Any suggestions on what is going on here?? Many thanks
Does the GATK team have any recommendations for filtering SNP data for haploid genomes? Our team works with microbial eukaryotes, both haploid and diploid and we have used the GATK v3 best practices for filtering for the latter. [VQSR was not possible, since we do not have access to a truth/high confidence SNP set.]

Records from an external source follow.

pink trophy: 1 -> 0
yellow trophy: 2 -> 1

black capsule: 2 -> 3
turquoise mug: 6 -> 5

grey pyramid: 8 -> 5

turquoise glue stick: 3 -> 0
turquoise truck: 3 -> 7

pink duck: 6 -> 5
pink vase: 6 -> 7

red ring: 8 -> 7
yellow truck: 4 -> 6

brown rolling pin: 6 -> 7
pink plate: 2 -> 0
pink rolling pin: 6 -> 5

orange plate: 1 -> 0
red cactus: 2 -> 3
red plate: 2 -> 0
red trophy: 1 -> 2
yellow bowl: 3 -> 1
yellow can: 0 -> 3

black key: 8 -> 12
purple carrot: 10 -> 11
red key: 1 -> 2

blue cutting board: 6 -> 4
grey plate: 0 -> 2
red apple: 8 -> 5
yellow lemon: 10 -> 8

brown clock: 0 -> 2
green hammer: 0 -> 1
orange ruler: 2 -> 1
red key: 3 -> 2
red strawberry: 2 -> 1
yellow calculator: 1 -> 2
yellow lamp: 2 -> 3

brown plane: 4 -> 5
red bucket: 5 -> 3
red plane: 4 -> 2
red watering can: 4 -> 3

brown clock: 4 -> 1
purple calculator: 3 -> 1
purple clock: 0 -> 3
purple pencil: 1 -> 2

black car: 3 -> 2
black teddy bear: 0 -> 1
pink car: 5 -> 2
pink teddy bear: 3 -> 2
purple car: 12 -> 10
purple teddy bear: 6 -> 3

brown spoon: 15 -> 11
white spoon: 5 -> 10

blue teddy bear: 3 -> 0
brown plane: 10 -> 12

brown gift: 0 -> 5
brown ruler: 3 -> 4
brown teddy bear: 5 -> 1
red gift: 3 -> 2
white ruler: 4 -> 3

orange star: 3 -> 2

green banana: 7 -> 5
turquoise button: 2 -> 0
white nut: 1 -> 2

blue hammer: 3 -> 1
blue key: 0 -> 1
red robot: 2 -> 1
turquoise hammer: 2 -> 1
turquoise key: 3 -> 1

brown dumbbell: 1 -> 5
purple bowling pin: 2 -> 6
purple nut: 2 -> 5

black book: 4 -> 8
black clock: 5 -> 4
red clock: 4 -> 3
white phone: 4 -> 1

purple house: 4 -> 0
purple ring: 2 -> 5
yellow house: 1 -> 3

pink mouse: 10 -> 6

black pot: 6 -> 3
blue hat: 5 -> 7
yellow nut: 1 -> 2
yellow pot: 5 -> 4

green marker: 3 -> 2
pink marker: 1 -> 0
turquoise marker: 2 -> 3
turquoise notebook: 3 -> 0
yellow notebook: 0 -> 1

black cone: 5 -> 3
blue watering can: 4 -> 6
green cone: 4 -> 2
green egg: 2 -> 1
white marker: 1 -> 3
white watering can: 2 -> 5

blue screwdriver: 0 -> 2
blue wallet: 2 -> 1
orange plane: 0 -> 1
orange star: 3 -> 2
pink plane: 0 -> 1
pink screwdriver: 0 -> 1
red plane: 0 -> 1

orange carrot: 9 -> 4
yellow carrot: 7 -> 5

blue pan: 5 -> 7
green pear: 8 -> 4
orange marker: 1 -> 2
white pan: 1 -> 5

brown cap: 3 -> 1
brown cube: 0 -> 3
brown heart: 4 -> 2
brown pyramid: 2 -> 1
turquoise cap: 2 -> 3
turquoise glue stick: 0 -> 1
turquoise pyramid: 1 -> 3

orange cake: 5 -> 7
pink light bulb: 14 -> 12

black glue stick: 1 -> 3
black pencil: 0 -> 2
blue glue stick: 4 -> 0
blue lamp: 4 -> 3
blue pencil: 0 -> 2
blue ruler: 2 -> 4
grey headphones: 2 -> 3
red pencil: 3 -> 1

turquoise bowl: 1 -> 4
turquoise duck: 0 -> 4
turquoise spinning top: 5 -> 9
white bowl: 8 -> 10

Hello, I am running the variant caller to identify SNPs and Reference Calls in a bacterial genome, which means I am running with -ploidy 1, -glm POOLSNP and -prnm POOL as suggested in other regions of this forum. The tool does an excellent job when just looking for Variants, but when I attempt to EMIT_ALL_CONFIDENT_SITES, it just spits out the SNPs and not the reference calls. When I remove the arguments stating that it is ploidy of 1, it works fine but calls SNPs that shouldn't be there since it's assuming diploid. Thus, I would really like to be able to emit all sites in ploidy=1 mode. Any reason why this is not possible? Thanks for you help! John
Leishmania has 36 chromosomes but their copy number is unpredictable for each strain and chromosome copy number can change very quickly. So what is an optimal ploidy setting for organisms with extensive aneuploidy? So far we use just diploid setting. Some samples have consistently more heterozygous SNPs in higher copy chromosomes but this relationship does not hold in many other samples: there is no strong correlation between chromosome copy number and abundance of heterozygous SNPs.